Sunday, December 09, 2007

Leaving Afghanistan

The Dutch are staying, so are the Australians and so are we.

The idea of Canada withdrawing its soldiers once their commitment is up in 2009 is becoming increasingly untenable. We won't leave, not because we want to stay, but because the consequences of our leaving are unthinkable. To leave, we would be abandoning our most important military alliance, the one we've been in for more than half a century.

But our troops are needed elsewhere and the need for them in other corners of the world is going to increase steadily. So, how then, do we get ourselves out of Afghanistan?

The first step is to acknowledge what our combat group is doing over there. It's there to provide security while the government gels up and a proper Afghan army and police service can be put in place.

The next step is to recognize why we've made virtually no progress despite the Taliban having been run out six years ago. We've been waging war on the cheap. NATO and the US combined have just a fraction of the number of troops in Afghanistan needed for this sort of warfare. We're lucky to have done as well as we have. And our middling military effort has been the best of the whole show. Our attempts to create a viable (as in representative, democratic, unified and non-corrupt) government have been a flop. Our efforts at reconstruction have been a flop. The country remains in the choke hold of the warlords and druglords, both within and outside of the government. Meaningful and effective reconstruction requires adequate security and that can't be delivered until our side, not the Taliban, occupies the countryside.

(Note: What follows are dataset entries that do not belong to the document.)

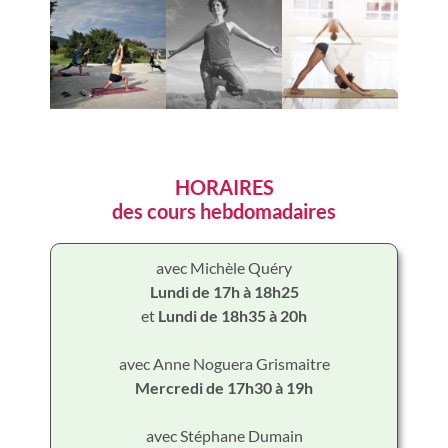
HORAIRES
des cours hebdomadaires
avec Michèle Quéry
Lundi de 17h à 18h25
et
Lundi de 18h35 à 20h
avec Anne Noguera Grismaitre
Mercredi de 17h30 à 19h
avec Stéphane Dumain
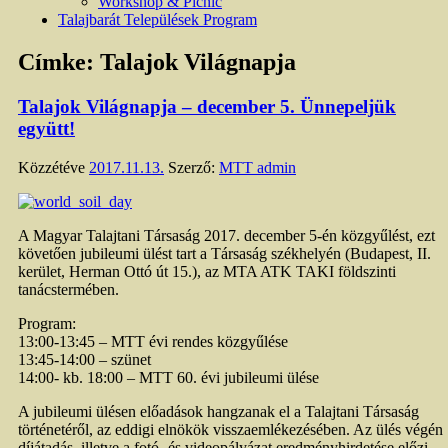
Workshop & Picnic
Talajbarát Települések Program
Címke:
Talajok Világnapja
Talajok Világnapja – december 5. Ünnepeljük
együtt!
Közzétéve
2017.11.13.
Szerző:
MTT admin
A Magyar Talajtani Társaság 2017. december 5-én közgyűlést, ezt
követően jubileumi ülést tart a Társaság székhelyén (Budapest, II.
kerület, Herman Ottó út 15.), az MTA ATK TAKI földszinti
tanácstermében.
Program:
13:00-13:45 – MTT évi rendes közgyűlése
13:45-14:00 – szünet
14:00- kb. 18:00 – MTT 60. évi jubileumi ülése
A jubileumi ülésen előadások hangzanak el a Talajtani Társaság
történetéről, az eddigi elnökök visszaemlékezésében. Az ülés végén
díjátadás, illetve a fotó- és videopályázat eredményhirdetése előzi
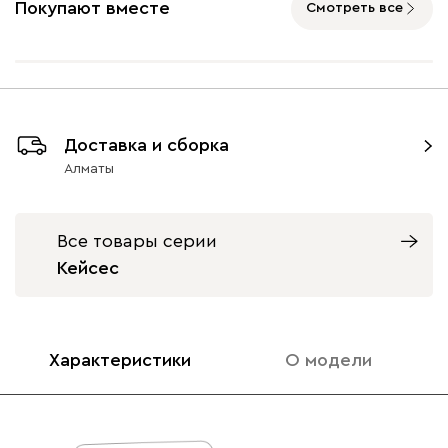
Покупают вместе
Смотреть все
Айвори (Ivory)
Горчичный
Дымчатый
Коралловый
Минт 
(Mustard)
(Smoke)
(Coral)
Доставка и сборка
Алматы
Бентори
290 790
Все товары серии
Кейсес
Бежевый
Графит
Кофе
Олива
Песо
Характеристики
О модели
Онли
290 790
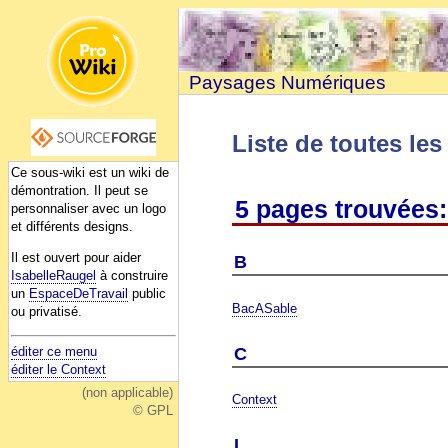
Paysages Numériques
Liste de toutes le
Ce sous-wiki est un wiki de
démontration. Il peut se
5 pages trouvées:
personnaliser avec un logo
et différents designs.
Il est ouvert pour aider
B
IsabelleRaugel
à construire
un
EspaceDeTravail
public
BacASable
ou privatisé.
C
éditer ce menu
éditer le Context
(non applicable)
Context
© GPL
I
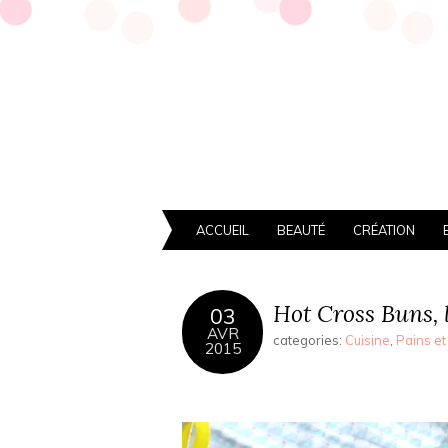
ACCUEIL
BEAUTÉ
CRÉATION
Hot Cross Buns, l
03
AVR
categories:
Cuisine
,
Pains et
2015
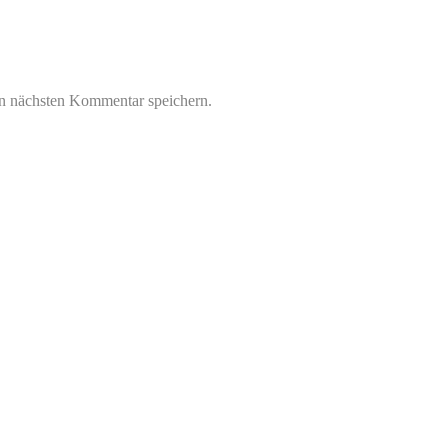
n nächsten Kommentar speichern.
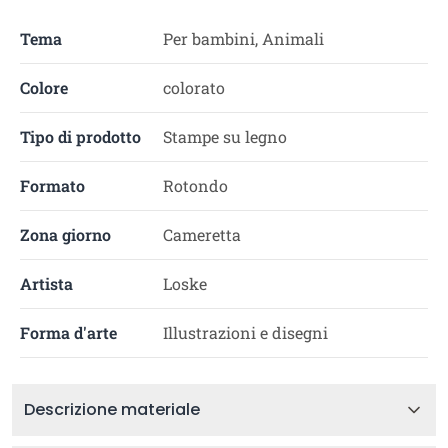
Tema
Per bambini, Animali
Colore
colorato
Tipo di prodotto
Stampe su legno
Formato
Rotondo
Zona giorno
Cameretta
Artista
Loske
Forma d'arte
Illustrazioni e disegni
Descrizione materiale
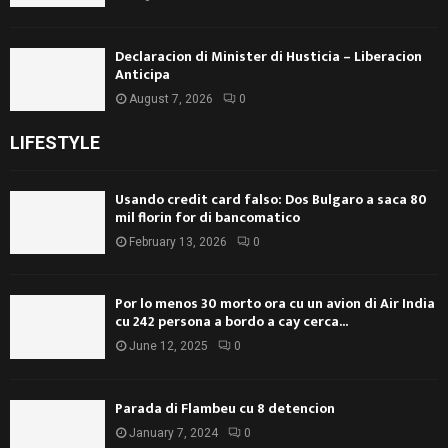
Declaracion di Minister di Husticia – Liberacion
Anticipa
August 7, 2026
0
LIFESTYLE
Usando credit card falso: Dos Bulgaro a saca 80
mil florin for di bancomatico
February 13, 2026
0
Por lo menos 30 morto ora cu un avion di Air India
cu 242 persona a bordo a cay cerca...
June 12, 2025
0
Parada di Flambeu cu 8 detencion
January 7, 2024
0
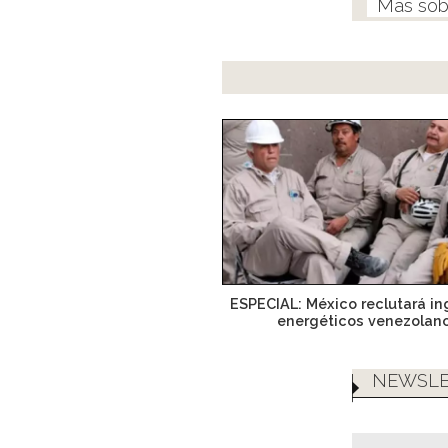
ESPECIAL: México reclutará in
energéticos venezolan
NEWSLE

So, just what can we do? Keep treading water - for a while and use whatever time remains to us to actually change the status quo. How to change the status quo? Train an effective Afghan infantry force, using a model already well known to Canada. Train them here - 1,000-1,200 at a time. Three months basic, three months infantry school, a couple of months specialty training and - then home - fully trained, fully equipped and ready to become an operational battalion under NATO direction initially. Train officers, train ranks and train trainers. By the time we have gotten four to six courses trained and returned to Afghanistan, there ought to be the basis for a cohesive, effective and nationalist army willing to serve its country.

There are plenty of NATO members reluctant to pull their weight in Afghanistan. They should pick up the tab for the training operation in Canada.

Once we have four battalions up and running in Afghanistan, twice our current troop level, we can pull our soldiers out and have them available to deploy in other places where they may actually do more good.

Why train them in Canada? To get them out from under the thumbs of the corrupt politicians and warlords in their homeland, at least long enough to allow them to be formed into something better than a uniformed militia for one of the several ethnic groups in Afghanistan.

Is that enough? Yes, it is. What are the options? Stay the course? Oh yes, that's working really well, isn't it? Defeat the Taliban? Sure, just increase force levels tenfold. For Canada that means creating the same mini-army we mustered for Korea except it would also mean keeping them in place over there for two decades more at least.

Mobilizing our resources to train an Afghan army is the best way out. It may be our only hope of leaving Afghanistan.

3 comments:

Anonymous said...

Those other countries aren't in comabat roles in Khanadhar. perahps they'd like to put their money and their soldiers wherre their mouth is.

We will be leaving Khandahar when our 4 years, which is two years longer than it should have been is up. if we don't NATO is meaningless, not the other way around.

So if these other Nato Countries who wont send their troops where its dangerous want help from NATO countries int he future, do we get to say, well only in the safe areas, sorry you didn't put out in the tight spots in Afghanistan so we aren't going to your aid now.

NATO is meaningless unless we leave after doing double duty in the most dangerous areas while other countries twiddle their thumbs up north.

Anonymous said...

Afghanistan: Other countries must pull their weight or we leave.

Kyoto: Canada must do the heavy lifting to set an example.

Logic, leftwing style.

The Mound of Sound said...

You misstate the logic, warp it actually to fit your argument. Canada HAS been doing the heavy-lifting in Afghanistan and it is time other nations started doing the same because we can't achieve much without them. And, yes, Canada also ought to be in the front ranks of the heavy-lifters on global warming. We've certainly grown wealthy and happy creating far more than our share of the atmospheric carbon that's causing the problem. Our very wealth is directly tied to that pollution but what we've damaged belongs to everyone and, when you wreck property that's not yours, you don't wreck it any further and you fix what you've damaged. Your mother should have taught you that. Maybe she wasn't leftwing enough to know right from wrong.